9:10 - Ligo para o chefe do setor de Suporte. Pergunto a ele como anda o novo servidor de testes que supostamente foi comprado para substituir o empoeirado Pentium 90. A única funcionária que poderia dar andamento nisso é a DBA que está de férias.

Ela volta em 2 semanas.

9:50 - Descubro que o sistema travou. Resolvo deixá-lo assim, para que o pessoal do monitoramento não detecte o problema e eu possa ir até lá esfregar isso na cara de cada um dos filhos da @*%$%@ que trabalham naquela espelunca.

10:15 - Começo uma reunião com o consultor de São Paulo. A reunião é para discutir uma lista de problemas do sistema. Ele faz um tremendo esforço para me convencer que metade dos problemas ali descritos não existem. Briga, acha ruim, suspira, faz caras e bocas. O sangue esquenta, mas não perco a pose.

11:10 - Um colega interrompe a reunião, me procurando e dizendo que o pessoal do servidor de e-mail me procura com urgência. Ligo para a responsável, que me diz que o meu sistema entrou em loop e enviou 25.000 e-mails de erro e que o roteador de mensagens travou. Em resumo, meu sistema derrubou o sistema de e-mail inteiro da empresa.

11:15 - Dou um RESET no servidor sem pensar duas vezes. Depois, vou até a sala da responsável pelo servidor de email. Chego lá e tem cinco pessoas com cara de desesperados em volta do computador dela, inclusive o chefe do setor. Todos me olham com uma grande exclamação em todas as caras.

11:20 - Polidamente, o chefe do suporte me pergunta o que aconteceu. Traduzindo, ele me disse: "Mas que p@%¨#% é essa que seu %$$ de sistema fez?!". Passo os próximos 10 minutos tentando dar nó em pingo d'água, ou seja, me explicar.

Detalhe: quem implantou o envio de emails no sistema foi o consultor de São Paulo.

12:00 - Resolvo manter o sistema parado e saio para almoçar.
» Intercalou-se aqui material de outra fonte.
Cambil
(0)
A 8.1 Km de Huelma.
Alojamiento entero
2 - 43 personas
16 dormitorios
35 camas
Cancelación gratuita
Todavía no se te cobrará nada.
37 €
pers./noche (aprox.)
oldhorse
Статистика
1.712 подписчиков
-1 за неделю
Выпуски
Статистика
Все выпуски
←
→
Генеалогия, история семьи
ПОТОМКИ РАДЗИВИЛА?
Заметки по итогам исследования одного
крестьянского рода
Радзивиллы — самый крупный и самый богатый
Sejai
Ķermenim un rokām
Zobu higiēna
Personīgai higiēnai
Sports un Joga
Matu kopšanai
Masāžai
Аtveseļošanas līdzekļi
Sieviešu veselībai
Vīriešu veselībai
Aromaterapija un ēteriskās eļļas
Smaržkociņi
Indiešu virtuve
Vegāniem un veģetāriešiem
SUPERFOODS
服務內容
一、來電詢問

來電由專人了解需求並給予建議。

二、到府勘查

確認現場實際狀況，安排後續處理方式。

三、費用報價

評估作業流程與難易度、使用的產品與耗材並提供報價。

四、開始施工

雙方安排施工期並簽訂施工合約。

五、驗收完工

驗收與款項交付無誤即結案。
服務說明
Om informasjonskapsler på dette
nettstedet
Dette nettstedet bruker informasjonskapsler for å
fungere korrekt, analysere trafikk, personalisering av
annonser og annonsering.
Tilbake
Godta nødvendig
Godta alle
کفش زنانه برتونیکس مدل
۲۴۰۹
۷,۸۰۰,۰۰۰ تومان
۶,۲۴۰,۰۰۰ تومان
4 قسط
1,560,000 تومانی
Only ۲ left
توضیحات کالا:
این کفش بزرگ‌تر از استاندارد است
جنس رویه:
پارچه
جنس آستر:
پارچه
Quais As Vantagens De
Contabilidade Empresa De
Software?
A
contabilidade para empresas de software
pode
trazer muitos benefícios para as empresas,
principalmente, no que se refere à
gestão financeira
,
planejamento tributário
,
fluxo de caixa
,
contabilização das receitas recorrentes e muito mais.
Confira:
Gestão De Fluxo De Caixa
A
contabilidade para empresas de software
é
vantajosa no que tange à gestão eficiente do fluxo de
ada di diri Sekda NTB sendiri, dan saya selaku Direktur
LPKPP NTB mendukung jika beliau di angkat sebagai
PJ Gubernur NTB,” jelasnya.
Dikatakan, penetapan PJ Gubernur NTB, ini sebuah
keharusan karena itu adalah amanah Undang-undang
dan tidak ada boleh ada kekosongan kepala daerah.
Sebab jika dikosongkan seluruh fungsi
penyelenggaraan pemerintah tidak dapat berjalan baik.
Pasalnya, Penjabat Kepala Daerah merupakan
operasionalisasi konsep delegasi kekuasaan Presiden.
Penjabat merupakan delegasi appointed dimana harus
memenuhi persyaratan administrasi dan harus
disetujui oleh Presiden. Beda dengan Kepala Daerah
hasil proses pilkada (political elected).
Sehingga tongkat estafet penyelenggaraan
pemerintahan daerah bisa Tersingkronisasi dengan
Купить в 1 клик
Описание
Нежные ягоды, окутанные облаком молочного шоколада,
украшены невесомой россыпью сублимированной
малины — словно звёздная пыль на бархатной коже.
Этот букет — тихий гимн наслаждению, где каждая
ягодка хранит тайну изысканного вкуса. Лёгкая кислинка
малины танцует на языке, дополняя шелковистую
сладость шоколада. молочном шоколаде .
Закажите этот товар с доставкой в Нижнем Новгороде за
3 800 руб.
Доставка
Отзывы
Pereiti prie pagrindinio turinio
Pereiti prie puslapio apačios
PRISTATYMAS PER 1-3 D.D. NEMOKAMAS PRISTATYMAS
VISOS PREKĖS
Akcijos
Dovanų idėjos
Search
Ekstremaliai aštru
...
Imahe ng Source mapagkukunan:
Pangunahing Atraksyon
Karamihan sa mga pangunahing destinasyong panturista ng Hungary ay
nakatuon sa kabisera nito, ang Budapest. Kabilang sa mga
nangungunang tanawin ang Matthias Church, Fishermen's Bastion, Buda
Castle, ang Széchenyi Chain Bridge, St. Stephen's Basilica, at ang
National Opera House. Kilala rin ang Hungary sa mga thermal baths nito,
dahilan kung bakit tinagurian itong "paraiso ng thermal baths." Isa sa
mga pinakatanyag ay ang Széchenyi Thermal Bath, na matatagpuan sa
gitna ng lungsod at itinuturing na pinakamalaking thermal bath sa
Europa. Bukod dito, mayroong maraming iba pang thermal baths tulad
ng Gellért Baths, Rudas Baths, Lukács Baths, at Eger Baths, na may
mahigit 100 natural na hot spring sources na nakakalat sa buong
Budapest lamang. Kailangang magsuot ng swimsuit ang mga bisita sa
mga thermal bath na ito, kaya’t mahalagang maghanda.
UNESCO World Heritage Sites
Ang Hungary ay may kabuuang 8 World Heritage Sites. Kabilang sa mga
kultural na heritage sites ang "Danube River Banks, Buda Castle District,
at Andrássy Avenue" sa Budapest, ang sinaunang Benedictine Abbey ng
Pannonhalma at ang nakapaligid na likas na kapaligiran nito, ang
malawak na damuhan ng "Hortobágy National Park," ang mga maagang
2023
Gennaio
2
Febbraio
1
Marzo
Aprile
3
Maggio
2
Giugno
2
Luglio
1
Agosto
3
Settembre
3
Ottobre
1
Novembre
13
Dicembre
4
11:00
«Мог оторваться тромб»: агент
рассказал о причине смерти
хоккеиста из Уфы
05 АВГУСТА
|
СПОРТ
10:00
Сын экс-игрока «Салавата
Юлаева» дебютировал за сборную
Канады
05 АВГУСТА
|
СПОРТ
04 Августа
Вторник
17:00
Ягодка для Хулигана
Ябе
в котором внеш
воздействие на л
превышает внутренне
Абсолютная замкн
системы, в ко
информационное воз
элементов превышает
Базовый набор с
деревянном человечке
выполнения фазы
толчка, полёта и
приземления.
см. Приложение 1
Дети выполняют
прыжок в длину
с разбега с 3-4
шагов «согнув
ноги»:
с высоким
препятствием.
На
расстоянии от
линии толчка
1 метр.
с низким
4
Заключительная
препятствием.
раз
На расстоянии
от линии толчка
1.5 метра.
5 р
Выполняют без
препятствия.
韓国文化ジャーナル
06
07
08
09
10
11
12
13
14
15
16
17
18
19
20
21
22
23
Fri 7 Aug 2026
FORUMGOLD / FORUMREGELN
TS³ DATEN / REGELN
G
13:30 - Reunião com meu chefe e o consultor de São Paulo, sobre a lista de problemas.

13:50 - O consultor de São Paulo insiste que coloquemos o novo sistema (com 2 dias de vida e mal testado) para funcionar em produção, com a desculpa de que "toda implantação é problemática mesmo". O chefe está com os olhos brilhando porque quer ver é resultado. Tento, em vão, convencer os dois que isso é loucura, que o volume de problemas vai triplicar e não vou dar conta de resolver tudo. O consultor de São Paulo mal me deixa falar.

14:30 - De repente, a tensão passa, o suor some, o coração pára de disparar. Minha mente chegou ao ponto onde se leva tanta porrada que tudo fica anestesiado. Respondo ao chefe que sim, que vou implantar o sistema novo. Além disso, ainda levo a tarefa de criar uma tabela com toda a lista de pendências, para dividir responsabilidades (90% minhas, 10% do consultor de São Paulo). Sorrio e digo "sim".

15:00 - Começo a implantar o sistema novo. O sistema está parado faz três horas. Tem 210 agências no Brasil inteiro enviando propostas para meu sistema processar. Imagino o tamanho da fila de propostas atrasadas, de clientes esperando, de gerentes arrancando os cabelos e xingando a minha falecida mãe. Num ato mentalmente descoordenado, sorrio.

16:00 - O consultor de São Paulo vai embora, pegar o avião. Sorrio e dou abraços. "Foi um prazer quase sexual, hahahaha!", digo. Me assusto com o quanto posso ser irônico.

16:30 - O sistema novo está no ar.

16:40 - Vou até os colegas da monitoração, lembrá-los de que o sistema está no ar e que ele deve ser monitorado de hora em hora. Sinto-me triste pelo tempo que estou perdendo.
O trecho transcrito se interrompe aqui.